I understand that today’s refrigerated pie crusts are head and shoulders above the first semblance of tough, doughy, tasteless chemicals claiming to be a shortcut to a pie. In those days, what passed for bought pie crusts only ruined any delicious, homemade filling. So, I decided to learn to make pie crusts.
It only took two years – two years of frustration, intensive labor, expensive ingredients, and repeated failures. I threw away enough ruined pies to feed a small, third-world country. I burned pies. I had patched pie crusts with holes in them. I even set the oven on fire, when I touched the oven wall, jerked my hand away, and dumped the pie into the bottom of the oven. Oh, my, how I missed my mom.
Eventually, though, I mastered it. Pies became my signature dessert. My husband loved every pie I ever made, my brother and sisters requested birthday pies instead of cakes, and our sons devoured them – still do, as a matter of fact. I love to touch the crust, as I mix it by hand. I know, exactly, what it should feel like, in order to be tender, flaky, and golden brown. I want every piece of the crust to be gone from the plate, eaten with relish just like the filling instead of cut off and left standing alone as a testament to in-edibility. That pie and its crust are an extension of my love, my time, and my personal investment, to all who sit at our table.
I often use pie crust in teaching about God’s investment in each of us.

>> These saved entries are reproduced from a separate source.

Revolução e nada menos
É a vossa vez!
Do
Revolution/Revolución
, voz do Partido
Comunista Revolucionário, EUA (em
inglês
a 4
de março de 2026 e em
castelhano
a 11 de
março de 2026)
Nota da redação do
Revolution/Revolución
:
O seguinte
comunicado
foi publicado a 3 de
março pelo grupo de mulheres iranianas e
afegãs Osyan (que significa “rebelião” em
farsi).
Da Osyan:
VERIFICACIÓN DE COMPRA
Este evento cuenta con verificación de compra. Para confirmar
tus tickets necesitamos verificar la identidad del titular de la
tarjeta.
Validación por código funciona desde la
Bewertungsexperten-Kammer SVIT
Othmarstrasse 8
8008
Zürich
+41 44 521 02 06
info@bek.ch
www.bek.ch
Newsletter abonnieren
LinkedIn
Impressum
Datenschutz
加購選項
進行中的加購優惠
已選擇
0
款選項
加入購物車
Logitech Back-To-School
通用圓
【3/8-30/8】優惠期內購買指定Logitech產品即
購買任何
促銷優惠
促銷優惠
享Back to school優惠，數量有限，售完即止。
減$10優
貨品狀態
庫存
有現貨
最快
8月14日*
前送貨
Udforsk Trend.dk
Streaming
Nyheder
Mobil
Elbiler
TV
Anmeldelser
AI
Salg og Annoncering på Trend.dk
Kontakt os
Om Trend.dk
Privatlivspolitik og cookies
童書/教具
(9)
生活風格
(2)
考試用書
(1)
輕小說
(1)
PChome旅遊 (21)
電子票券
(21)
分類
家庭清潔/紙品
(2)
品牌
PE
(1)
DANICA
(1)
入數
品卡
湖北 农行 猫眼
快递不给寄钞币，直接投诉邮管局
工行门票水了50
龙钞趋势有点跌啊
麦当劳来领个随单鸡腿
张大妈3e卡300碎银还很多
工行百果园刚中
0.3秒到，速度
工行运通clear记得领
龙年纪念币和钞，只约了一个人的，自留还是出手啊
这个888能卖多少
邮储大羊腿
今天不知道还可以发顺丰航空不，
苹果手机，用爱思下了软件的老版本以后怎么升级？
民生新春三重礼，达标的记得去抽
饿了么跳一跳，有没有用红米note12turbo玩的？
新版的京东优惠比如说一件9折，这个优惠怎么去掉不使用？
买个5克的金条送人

Instead of simply speaking man into existence in Genesis 2, God chose to involve Himself as He formed Adam from the dust of the earth. Sometimes, women take a little different theme out of that particular lesson, and I have often been asked to teach classes on making piecrust. What a joy it is to pass that art on to others. Everyone goes home with her own finished crust. Each woman’s crust is unique, and each crust will be filled with something different. However, every crust has something in common. If you look closely at the surface, you can see the imprints of the fingers that made it, including my own.
So God created man in His own image, in the image of God created He him; male and female created He them, says Genesis 1:27. Each of us is created to be uniquely reflective of the fingerprints of God, an extension of His love, His involvement, His investment, and His time. In addition, each of us is leaving fingerprints in the lives of others. As surely as God invested Himself in us, each of us is called to invest ourselves in those needing encouragement, instruction, and direction.
Are you leaving fingerprints in the pie crust of anyone’s life? Lord, may I be found willing to be used to touch and imprint the lives of others with the love found only in your Son!